The problem: Print the blog comments below in full, word for word.

Text block:
+ + + +

The you "no longer have readers" part isn't true, at not in this quarter.

I came out of a fucked up family (I know, what family isn't? -- but some guys get to grow up in less fucked up families than others); my mother, her two sisters and their mother were all alcoholics.

When after all but the younger sister were gone and my father had married HER, she became reclusive and succumbed to alcohol after my father's death (he had no addictions but was extremely comfortable with, and manipulative of, those of others). I got her into detox, the half-way house, and the final month in a rural facility. She never drank again. In the final exit interview she revealed that all of her uncles also had drinking problems -- the greatest validation of a genetic disposition I have ever heard.

She didn't get all of her health back but she did get several extra years to enjoy my two adopted daughters whom she dearly loved, and her view of life changed from largely negative to much more positive.

As to the cars, they are the great American symbol of personal freedom, possibilities, and image, no?

Karliiiiita said...

wow! you really got a nice blog here:))
I've read some of your posts, Only the best:)

try to visit my blog too..
much love♥♥

noblesavage said...

Oh, an MKF feeling sorry for himself post.

If you will remember, when we were roomies, I got on this AA kick. It was kind of odd, because I've never been much of an addict -- or compulsive about much of anything.

But, I felt that AA was one of the few places where the people were so real and honest about their lives as they were, versus how they wanted them to be. I found it then a powerful model for anyone in life. I still do.

I'm not saying 12 step programs are as successful in getting addicts clean. But, that's really never been my focus.

+ + + +

Extracted records:
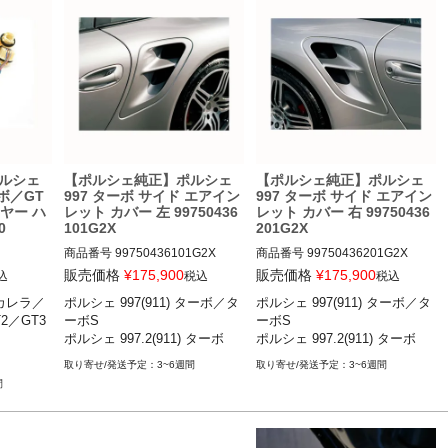
4

ポルシェ 987ケイマン ケイマン
／ケイマンS／ケイマンR 05-12

ポルシェ 987ボクスター ボクス
ター／ボクスターS 05-12

ポルシェ 986ボクスター ボクス
ター／ボクスターS 96-04
ルシェ
【ポルシェ純正】ポルシェ
【ポルシェ純正】ポルシェ
ーボ／GT
997 ターボ サイド エアイン
997 ターボ サイド エアイン
ヤー ハ
レット カバー 左 99750436
レット カバー 右 99750436
0
101G2X
201G2X
商品番号
99750436101G2X

商品番号
99750436201G2X

販売価格
¥
175,900
販売価格
¥
175,900
込
税込
税込
) カレラ／
ポルシェ 997(911) ターボ／タ
ポルシェ 997(911) ターボ／タ
 カレラ／カ
ポルシェ 997(911) ターボ／ター
ポルシェ 997(911) ターボ／ター
／GT3 
ーボS

ーボS

4SS／
ボS 07-09

ボS 07-09

ポルシェ 997.2(911) ターボ
ポルシェ 997.2(911) ターボ
／GT2R
ポルシェ 997.2(911) ターボ 09-
ポルシェ 997.2(911) ターボ 09-


11
11
3~6週間
3~6週間
間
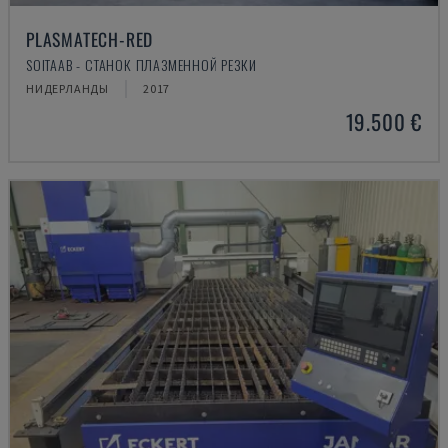
PLASMATECH-RED
SOITAAB - СТАНОК ПЛАЗМЕННОЙ РЕЗКИ
НИДЕРЛАНДЫ
2017
19.500 €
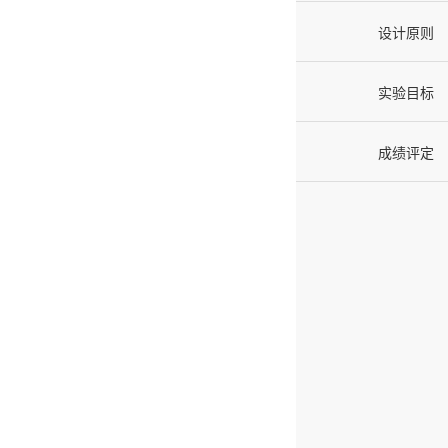
设计原则
实验目标
成绩评定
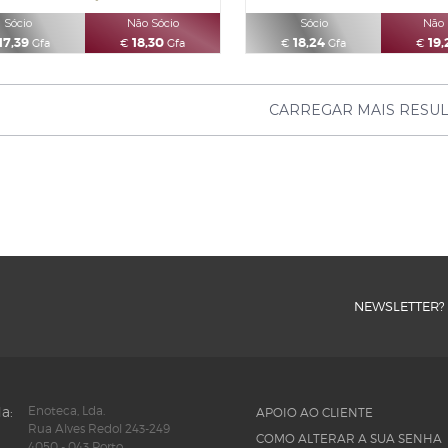
Sócio
Não Sócio
Sócio
Não 
17,39
18,30
18,24
19,
Gfa
€
Gfa
€
Gfa
€
CARREGAR MAIS RESU
NEWSLETTER?
a:
Enoteca, Lda.
APOIO AO CLIENTE
Rua Alves Redol 243-249
COMO ALTERAR A SUA SENHA
4050 - 043 Porto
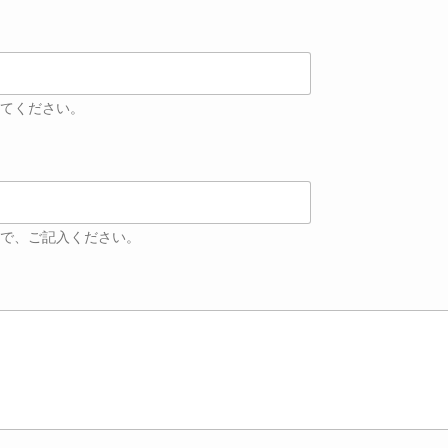
てください。
で、ご記入ください。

+ + + +

Reply to the exercise:
The you "no longer have readers" part isn't true, at not in this quarter.

I came out of a fucked up family (I know, what family isn't? -- but some guys get to grow up in less fucked up families than others); my mother, her two sisters and their mother were all alcoholics.

When after all but the younger sister were gone and my father had married HER, she became reclusive and succumbed to alcohol after my father's death (he had no addictions but was extremely comfortable with, and manipulative of, those of others). I got her into detox, the half-way house, and the final month in a rural facility. She never drank again. In the final exit interview she revealed that all of her uncles also had drinking problems -- the greatest validation of a genetic disposition I have ever heard.

She didn't get all of her health back but she did get several extra years to enjoy my two adopted daughters whom she dearly loved, and her view of life changed from largely negative to much more positive.

As to the cars, they are the great American symbol of personal freedom, possibilities, and image, no?

Karliiiiita said...

wow! you really got a nice blog here:))
I've read some of your posts, Only the best:)

try to visit my blog too..
much love♥♥

noblesavage said...

Oh, an MKF feeling sorry for himself post.

If you will remember, when we were roomies, I got on this AA kick. It was kind of odd, because I've never been much of an addict -- or compulsive about much of anything.

But, I felt that AA was one of the few places where the people were so real and honest about their lives as they were, versus how they wanted them to be. I found it then a powerful model for anyone in life. I still do.

I'm not saying 12 step programs are as successful in getting addicts clean. But, that's really never been my focus.